In the finite-state machine part of the model, machines are described by lists of mutually exclusive states and transitions. States may be declared alone, but if they are included as the start or next state of a transition they do not need to be declared separately. The model below shows two machines declared as sets of states (three each) and two declared as sets of transitions, with their states implied:

%%

f1t.
f1p;
f1n;

f2t.
f2p;
f2n;

p1w; f1t; f1p;     p1l;
p1w; f2t; f2n;     p1r;
p1l; f2t; f2n;     p1e;
p1r; f1t; f1p;     p1e;
p1e; -;   f1t,f2t; p1w.

p2w; f2t; f2p;     p2l;
p2w; f1t; f1n;     p2r;
p2l; f1t; f1n;     p2e;
p2r; f2t; f2p;     p2e;
p2e; -;   f2t,f1t; p2w.

In this model the C-code section is empty. Also, certain local states are followed by a period instead of a semicolon. This is to indicate that they are legal end states. When Lurch searches for a deadlock (as in this model, which represents the dining philosophers problem for two philosophers sharing two forks), Lurch must know, for each machine, which of its local states are legal end states. If Lurch reaches the end of a path and one or more machines is not in a legal end state, a deadlock is reported. This model also shows how transition columns 2 and 3, the input and output columns, may refer not just to the C-code section but also to other finite-state machines. A transition which includes, as an input condition, a state from some other machine, can only be executed if that machine is in that state. And if a transition with a state from another machine in its output column is executed, it sets that machine to that state as a side effect. For example, the transition p2w; f2t; f2p; p2l; can proceed if its machine is in state p2w and the second machine is in state f2t (philosopher two is waiting and fork two is on the table). If it does proceed it sets the second machine to state f2p and sets its own machine to state p2l (fork two is in the hand of the previous philosopher, i.e., philosopher two, and philosopher two has a fork in his left hand).

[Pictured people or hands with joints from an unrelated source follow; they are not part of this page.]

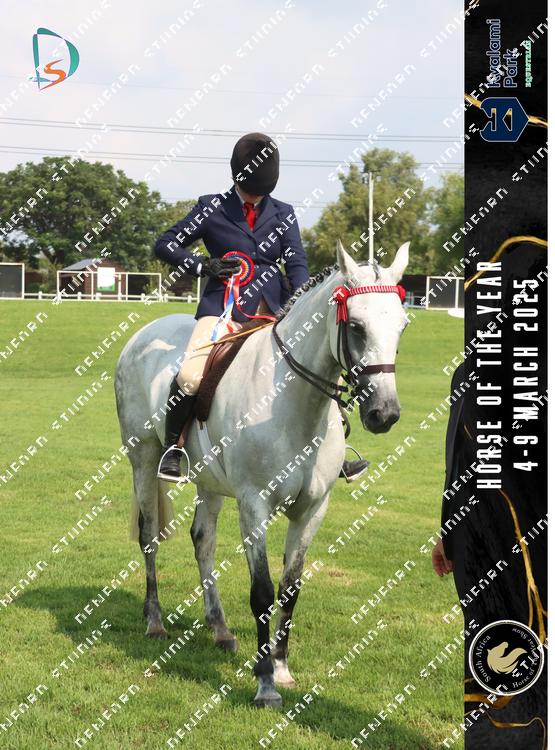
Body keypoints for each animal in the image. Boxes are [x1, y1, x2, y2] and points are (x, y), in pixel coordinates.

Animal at [114, 240, 409, 707]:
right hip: (142, 459)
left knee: (203, 540)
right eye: (357, 326)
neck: (292, 399)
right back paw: (155, 621)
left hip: (209, 481)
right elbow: (263, 592)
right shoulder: (254, 505)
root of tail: (145, 333)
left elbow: (290, 588)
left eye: (401, 326)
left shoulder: (312, 510)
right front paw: (266, 682)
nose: (385, 414)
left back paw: (219, 629)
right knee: (148, 536)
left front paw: (283, 669)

In addition to using periods vs. semicolons to mark legal end states, there are a few other special marks recognized by Lurch in finite-state machine definitions:

_fault	Local states beginning with an underscore are considered faults. For example, a transition representing an assertion violation would lead to a fault state; if Lurch found a path to the violation this transition would be executed, and when the fault state was reached it would be reported.
#progress	The SPIN model checker is capable of finding "no-progress" cycles present in a system. These are global state cycles in which no local state marked as representing progress is reached. Lurch can also find these cycles, and when doing so assumes that any local state beginning with a pound sign represents progress (note: in older version of Lurch, progress states were marked with a plus sign, but this caused problems for the parser in the current protype GUI version).
=accept	The SPIN model checker uses Büchi automata to represent negated temporal logic properties in "never" clauses. By definition, a Büchi automata accepts an input that causes it to continue in a cycle that includes an accept state (as opposed to a normal finite-state machine, which accepts an input that causes it to stop in its accept state). In order to find acceptance cycles, Lurch needs to know which states in a machine representing a Büchi automaton are accept states; their names must begin with an equals sign.